[SELECTED PASSAGE — start]

Jessica Pollock, a Senior Research Associate at FCLTGlobal, has highlighted a significant disconnect between the mathematical formulas used by proxy advisory firms, particularly Institutional Shareholder Services (ISS), and the economic reality of equity compensation for public companies. Her analysis, based on an FCLTGlobal memorandum, suggests that ISS’s current methodology for calculating dilution from equity awards can lead to inaccurate assessments, potentially influencing shareholder votes against beneficial compensation plans. This issue is particularly pertinent for companies actively engaging in share repurchase programs, where the gross issuance of shares for employee incentives is often offset by significant buybacks, rendering the concept of net dilution far less impactful than ISS’s calculations indicate.
The core of the issue lies in ISS’s dilution formula, which is widely used by institutional investors to guide their voting decisions on shareholder proposals. This formula, as detailed in ISS’s U.S. Equity Compensation Plans FAQ, calculates potential dilution by summing requested, available, and outstanding shares under equity awards and dividing this by the company’s total shares outstanding. For S&P 500 companies, exceeding a 20% threshold, or 25% for Russell 3000 companies, typically triggers an “Against” recommendation. However, this calculation method focuses on gross share issuance rather than the net impact on shareholders after accounting for share repurchases.
The Mechanics of ISS’s Dilution Calculation
ISS’s dilution formula, explicitly defined in Question 40 of their FAQ, is represented as (A+B+C) ÷ CSO, where:
- A represents new shares requested for equity awards.
- B signifies shares remaining available under existing equity plans.
- C denotes unvested and unexercised outstanding awards.
- CSO is the company’s Common Shares Outstanding.
This formula aims to capture the total potential equity that could be issued. However, it notably excludes any shares that a company has repurchased or is actively repurchasing from the open market. ISS maintains a clear stance on this, as stated in Question 6 of the same FAQ document: equity compensation and share repurchases are treated as “separate and distinct decisions.” This deliberate policy choice means that ISS does not offset equity grants with shares bought back by the company. The implication is that a company could issue shares to employees for compensation, simultaneously execute a substantial share buyback program to maintain or even reduce its outstanding share count, and still face a “dilutive” assessment from ISS based on the gross issuance of new shares.

[SELECTED PASSAGE — finish]
[DATASET — start]

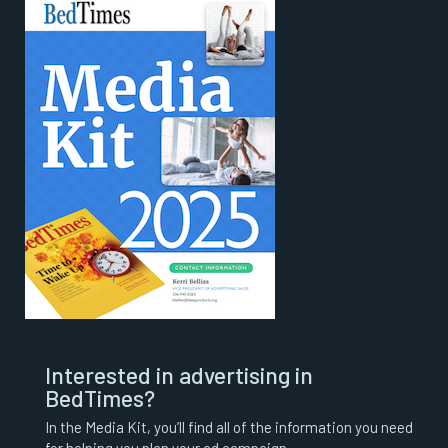
Interested in advertising in
BedTimes?
In the Media Kit, you’ll find all of the information you need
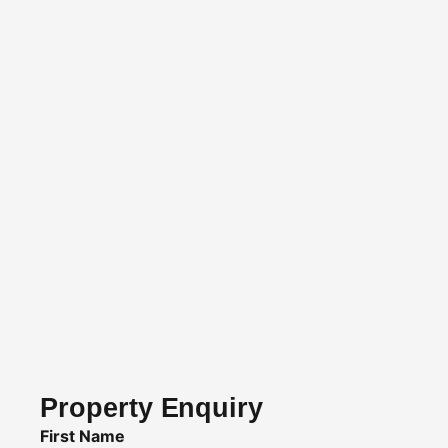
Property Enquiry
First Name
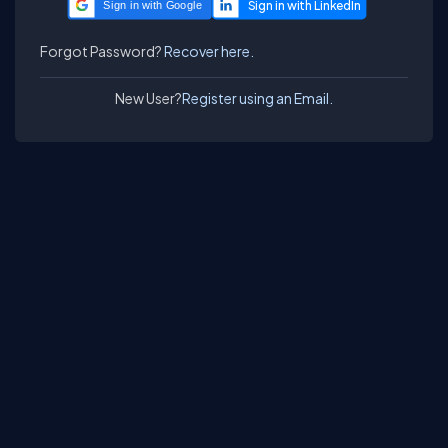
Sign in with Google
Forgot Password?
Recover here.
New User?
Register using an Email.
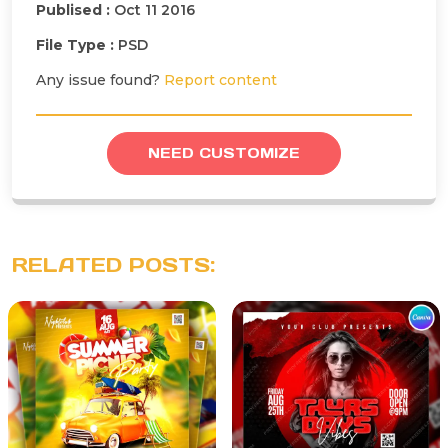
Publised :
Oct 11 2016
File Type :
PSD
Any issue found?
Report content
NEED CUSTOMIZE
RELATED POSTS:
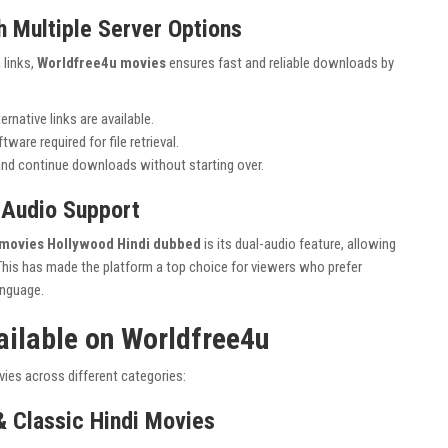
 Multiple Server Options
 links,
Worldfree4u movies
ensures fast and reliable downloads by
lternative links are available.
ware required for file retrieval.
nd continue downloads without starting over.
 Audio Support
movies Hollywood Hindi dubbed
is its dual-audio feature, allowing
This has made the platform a top choice for viewers who prefer
anguage.
ailable on Worldfree4u
ies across different categories:
& Classic Hindi Movies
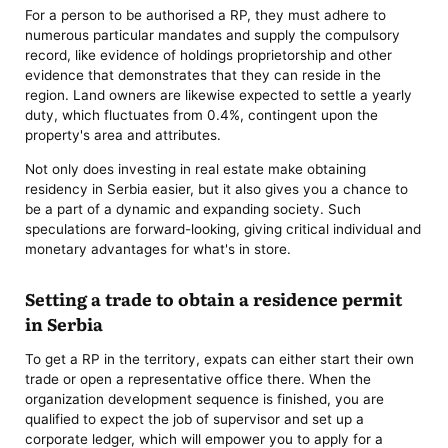
For a person to be authorised a RP, they must adhere to
numerous particular mandates and supply the compulsory
record, like evidence of holdings proprietorship and other
evidence that demonstrates that they can reside in the
region. Land owners are likewise expected to settle a yearly
duty, which fluctuates from 0.4%, contingent upon the
property's area and attributes.
Not only does investing in real estate make obtaining
residency in Serbia easier, but it also gives you a chance to
be a part of a dynamic and expanding society. Such
speculations are forward-looking, giving critical individual and
monetary advantages for what's in store.
Setting a trade to obtain a residence permit
in Serbia
To get a RP in the territory, expats can either start their own
trade or open a representative office there. When the
organization development sequence is finished, you are
qualified to expect the job of supervisor and set up a
corporate ledger, which will empower you to apply for a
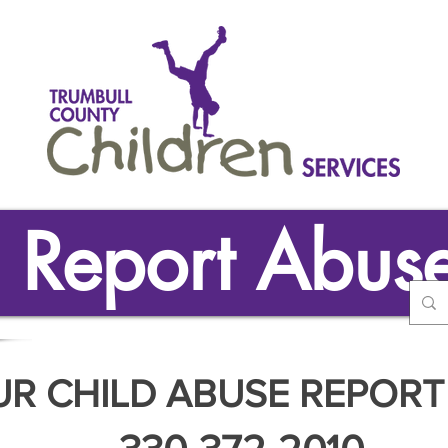
Report Abus
UR CHILD ABUSE REPORT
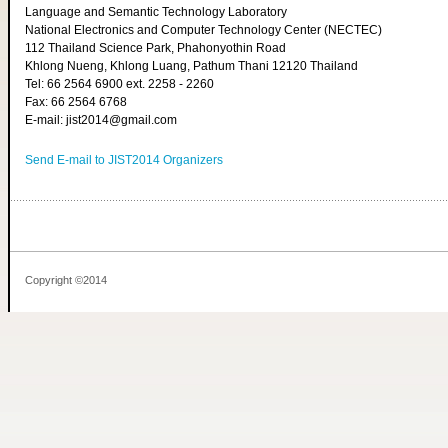
Language and Semantic Technology Laboratory
National Electronics and Computer Technology Center (NECTEC)
112 Thailand Science Park, Phahonyothin Road
Khlong Nueng, Khlong Luang, Pathum Thani 12120 Thailand
Tel: 66 2564 6900 ext. 2258 - 2260
Fax: 66 2564 6768
E-mail: jist2014@gmail.com
Send E-mail to JIST2014 Organizers
Copyright ©2014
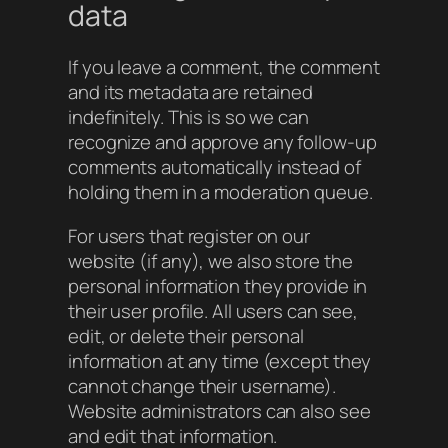
data
If you leave a comment, the comment
and its metadata are retained
indefinitely. This is so we can
recognize and approve any follow-up
comments automatically instead of
holding them in a moderation queue.
For users that register on our
website (if any), we also store the
personal information they provide in
their user profile. All users can see,
edit, or delete their personal
information at any time (except they
cannot change their username).
Website administrators can also see
and edit that information.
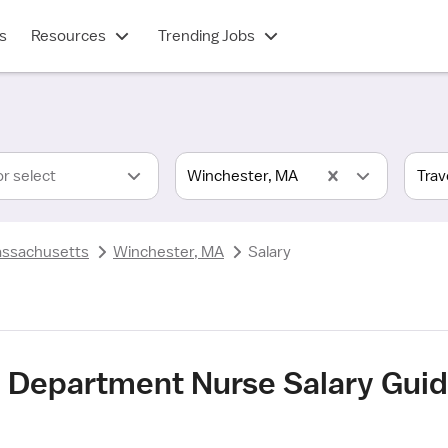
s
Resources
Trending Jobs
or select
Winchester, MA
ssachusetts
Winchester, MA
Salary
 Department Nurse Salary Guid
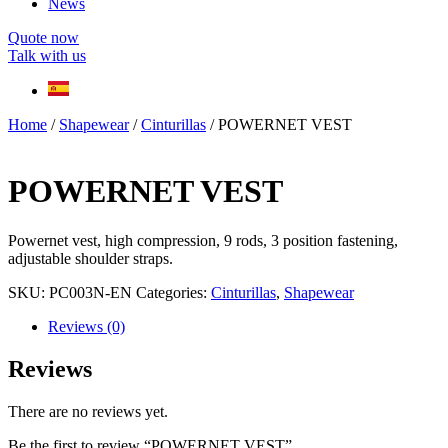
News
Quote now
Talk with us
Home
/
Shapewear
/
Cinturillas
/ POWERNET VEST
POWERNET VEST
Powernet vest, high compression, 9 rods, 3 position fastening,
adjustable shoulder straps.
SKU:
PC003N-EN
Categories:
Cinturillas
,
Shapewear
Reviews (0)
Reviews
There are no reviews yet.
Be the first to review “POWERNET VEST”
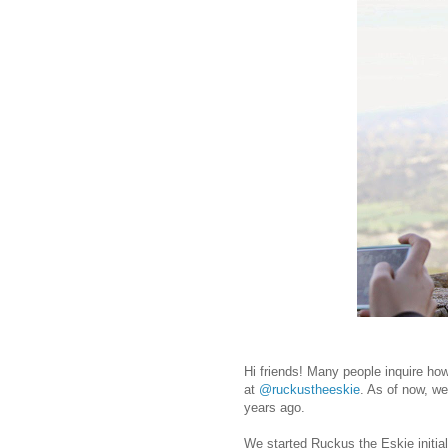
Hi friends! Many people inquire ho
at
@ruckustheeskie
. As of now, we
years ago.
We started Ruckus the Eskie initia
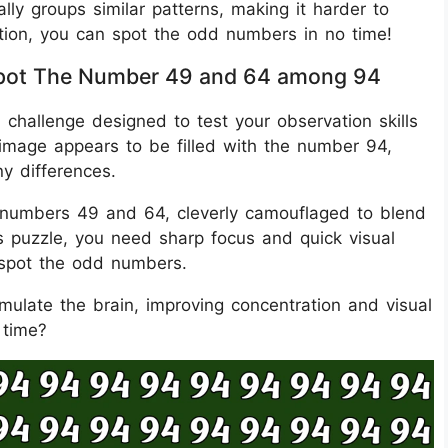
lly groups similar patterns, making it harder to
ention, you can spot the odd numbers in no time!
s Spot The Number 49 and 64 among 94
al challenge designed to test your observation skills
e image appears to be filled with the number 94,
ny differences.
 numbers 49 and 64, cleverly camouflaged to blend
is puzzle, you need sharp focus and quick visual
 spot the odd numbers.
timulate the brain, improving concentration and visual
 time?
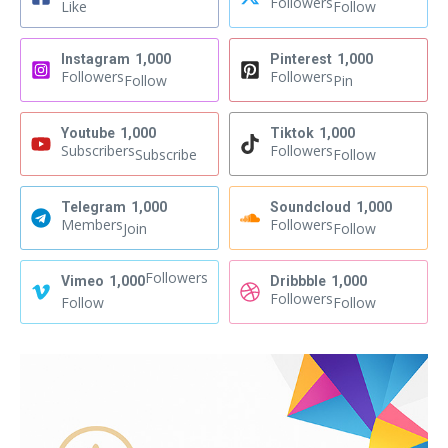
Followers
Like
Follow
Instagram
1,000
Pinterest
1,000
Followers
Followers
Follow
Pin
Youtube
1,000
Tiktok
1,000
Subscribers
Followers
Subscribe
Follow
Telegram
1,000
Soundcloud
1,000
Members
Followers
Join
Follow
Followers
Vimeo
1,000
Dribbble
1,000
Followers
Follow
Follow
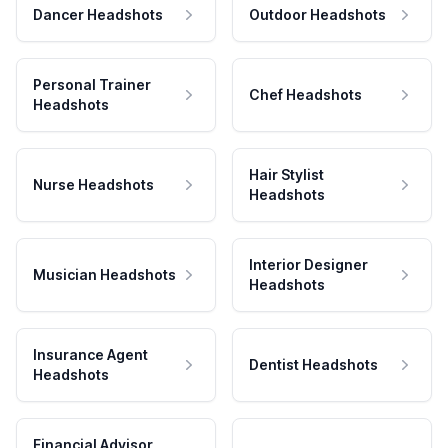
Dancer Headshots
Outdoor Headshots
Personal Trainer
Chef Headshots
Headshots
Hair Stylist
Nurse Headshots
Headshots
Interior Designer
Musician Headshots
Headshots
Insurance Agent
Dentist Headshots
Headshots
Financial Advisor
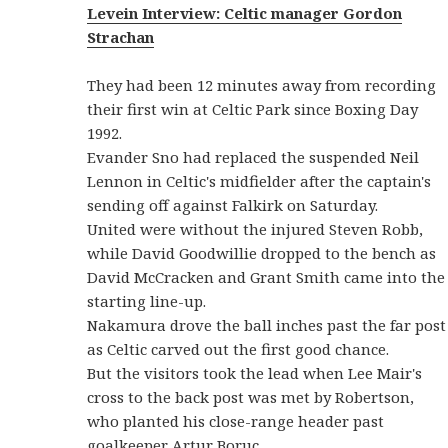
Levein
Interview: Celtic manager Gordon
Strachan
They had been 12 minutes away from recording
their first win at Celtic Park since Boxing Day
1992.
Evander Sno had replaced the suspended Neil
Lennon in Celtic's midfielder after the captain's
sending off against Falkirk on Saturday.
United were without the injured Steven Robb,
while David Goodwillie dropped to the bench as
David McCracken and Grant Smith came into the
starting line-up.
Nakamura drove the ball inches past the far post
as Celtic carved out the first good chance.
But the visitors took the lead when Lee Mair's
cross to the back post was met by Robertson,
who planted his close-range header past
goalkeeper Artur Boruc.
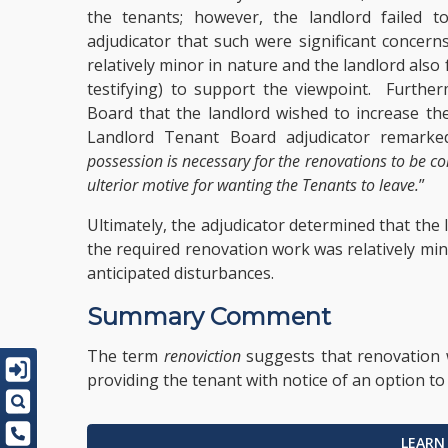
the tenants; however, the landlord failed 
adjudicator that such were significant concern
relatively minor in nature and the landlord also 
testifying) to support the viewpoint. Further
Board that the landlord wished to increase the
Landlord Tenant Board adjudicator remarked
possession is necessary for the renovations to be c
ulterior motive for wanting the Tenants to leave.
”
Ultimately, the adjudicator determined that the
the required renovation work was relatively min
anticipated disturbances.
Summary Comment
The term
renoviction
suggests that renovation 
providing the tenant with notice of an option t
LEARN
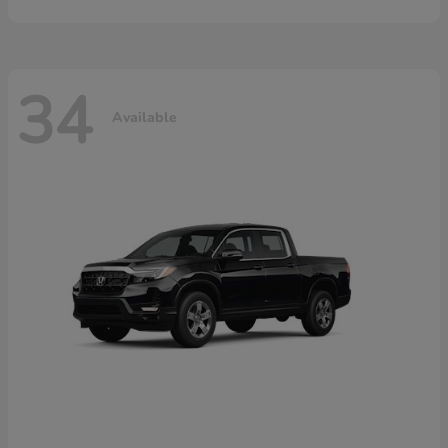
34
Available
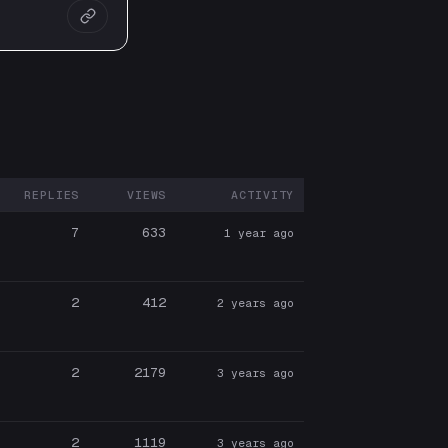
REPLIES
VIEWS
ACTIVITY
ARTICIPANTS
7
633
1 year ago
2
412
2 years ago
2
2179
3 years ago
2
1119
3 years ago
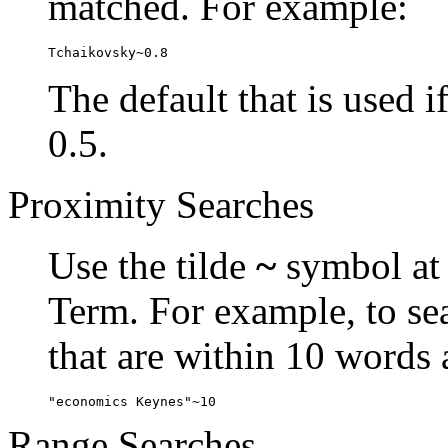
matched. For example:
Tchaikovsky~0.8
The default that is used i
0.5.
Proximity Searches
Use the tilde
~
symbol at 
Term. For example, to se
that are within 10 words 
"economics Keynes"~10
Range Searches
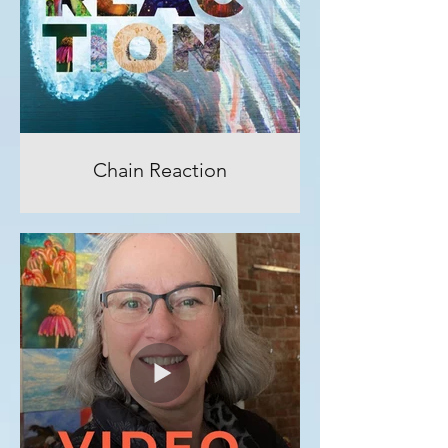
Chain Reaction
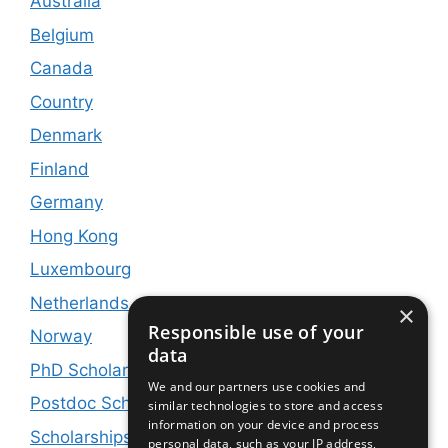
Australia
Belgium
Canada
Country
Denmark
Finland
Germany
Hong Kong
Luxembourg
Netherlands
×
Responsible use of your
Norway
data
PhD Scholarships
We and our partners use cookies and
Postdoc Scholarships
similar technologies to store and access
information on your device and process
Scholarships and Jobs
personal data, such as your IP address,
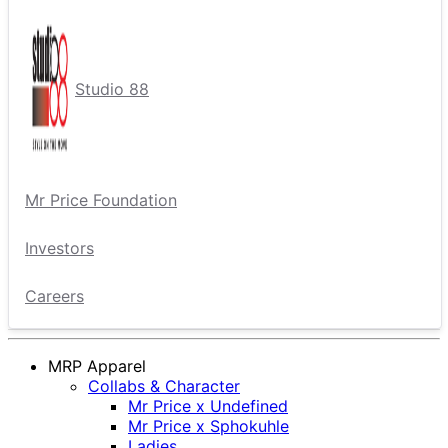
Studio 88
Mr Price Foundation
Investors
Careers
MRP Apparel
Collabs & Character
Mr Price x Undefined
Mr Price x Sphokuhle
Ladies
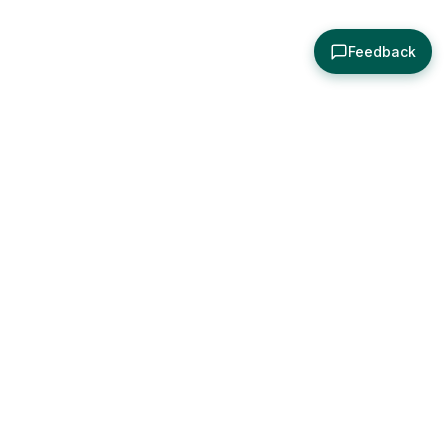
Feedback
About
Explore
All Posts
Brought to you by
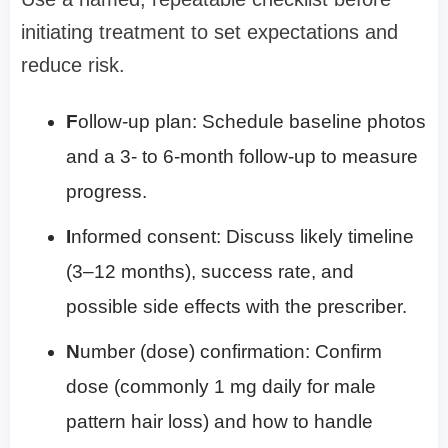
initiating treatment to set expectations and
reduce risk.
F
ollow-up plan: Schedule baseline photos
and a 3- to 6-month follow-up to measure
progress.
I
nformed consent: Discuss likely timeline
(3–12 months), success rate, and
possible side effects with the prescriber.
N
umber (dose) confirmation: Confirm
dose (commonly 1 mg daily for male
pattern hair loss) and how to handle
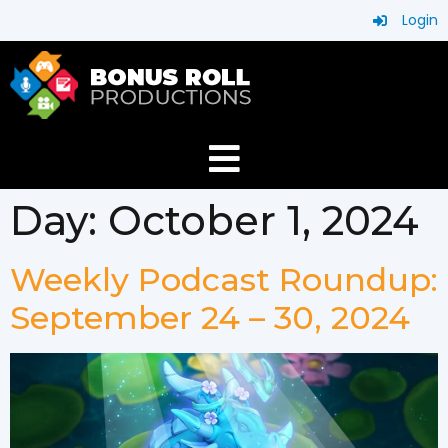
Login
Day:
October 1, 2024
Weekly Podcast Roundup:
September 24 – 30, 2024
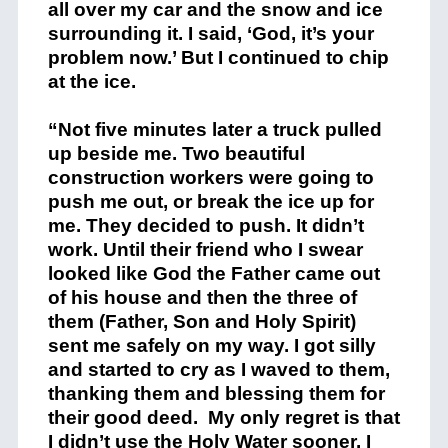
all over my car and the snow and ice
surrounding it. I said, ‘God, it’s your
problem now.’ But I continued to chip
at the ice.
“Not five minutes later a truck pulled
up beside me. Two beautiful
construction workers were going to
push me out, or break the ice up for
me. They decided to push. It didn’t
work. Until their friend who I swear
looked like God the Father came out
of his house and then the three of
them (Father, Son and Holy Spirit)
sent me safely on my way. I got silly
and started to cry as I waved to them,
thanking them and blessing them for
their good deed. My only regret is that
I didn’t use the Holy Water sooner. I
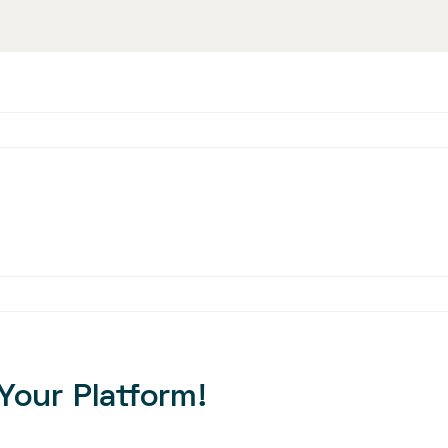
Your Platform!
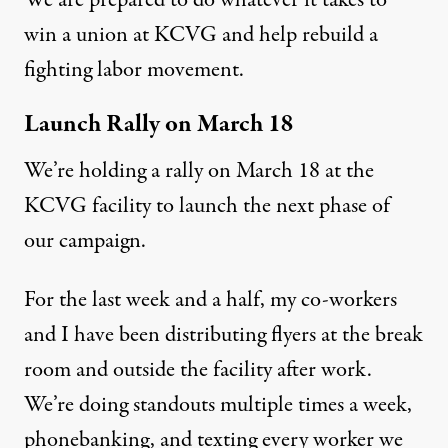
win a union at KCVG and help rebuild a
fighting labor movement.
Launch Rally on March 18
We’re holding a rally on March 18 at the
KCVG facility to launch the next phase of
our campaign.
For the last week and a half, my co-workers
and I have been distributing flyers at the break
room and outside the facility after work.
We’re doing standouts multiple times a week,
phonebanking, and texting every worker we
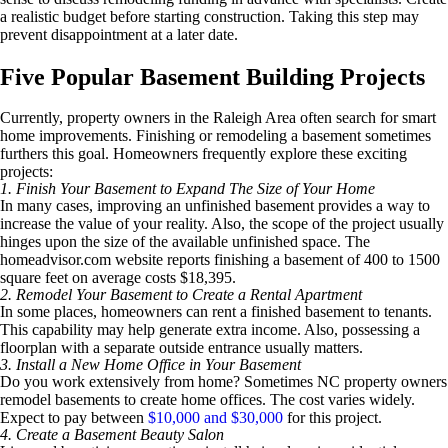
a realistic budget before starting construction. Taking this step may
prevent disappointment at a later date.
Five Popular Basement Building Projects
Currently, property owners in the Raleigh Area often search for smart
home improvements. Finishing or remodeling a basement sometimes
furthers this goal. Homeowners frequently explore these exciting
projects:
1. Finish Your Basement to Expand The Size of Your Home
In many cases, improving an unfinished basement provides a way to
increase the value of your reality. Also, the scope of the project usually
hinges upon the size of the available unfinished space. The
homeadvisor.com website reports finishing a basement of 400 to 1500
square feet on average costs $18,395.
2. Remodel Your Basement to Create a Rental Apartment
In some places, homeowners can rent a finished basement to tenants.
This capability may help generate extra income. Also, possessing a
floorplan with a separate outside entrance usually matters.
3. Install a New Home Office in Your Basement
Do you work extensively from home? Sometimes NC property owners
remodel basements to create home offices. The cost varies widely.
Expect to pay between
$10,000 and $30,000
for this project.
4. Create a Basement Beauty Salon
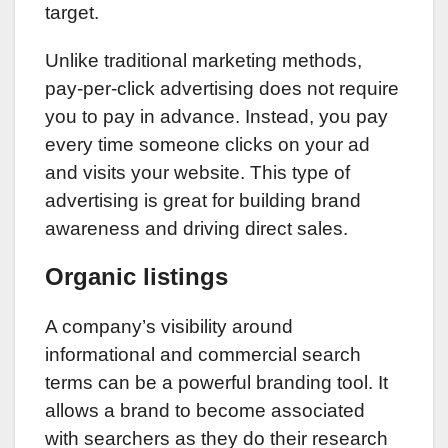
target.
Unlike traditional marketing methods,
pay-per-click advertising does not require
you to pay in advance. Instead, you pay
every time someone clicks on your ad
and visits your website. This type of
advertising is great for building brand
awareness and driving direct sales.
Organic listings
A company’s visibility around
informational and commercial search
terms can be a powerful branding tool. It
allows a brand to become associated
with searchers as they do their research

[DATASET — finish]

> _APPLY WHAT YOU READ_
(a) In the text on ISS's dilution formula, copy the words starting at "The Mechanics of" and ending at "for equity awards.".
(b) According to the text on ISS's dilution formula, which question in ISS's FAQ states that equity compensation and share repurchases are separate decisions?

> _SOLVED TASKS_
(a)
The Mechanics of ISS’s Dilution Calculation
ISS’s dilution formula, explicitly defined in Question 40 of their FAQ, is represented as (A+B+C) ÷ CSO, where:
- A represents new shares requested for equity awards.

(b) Question 6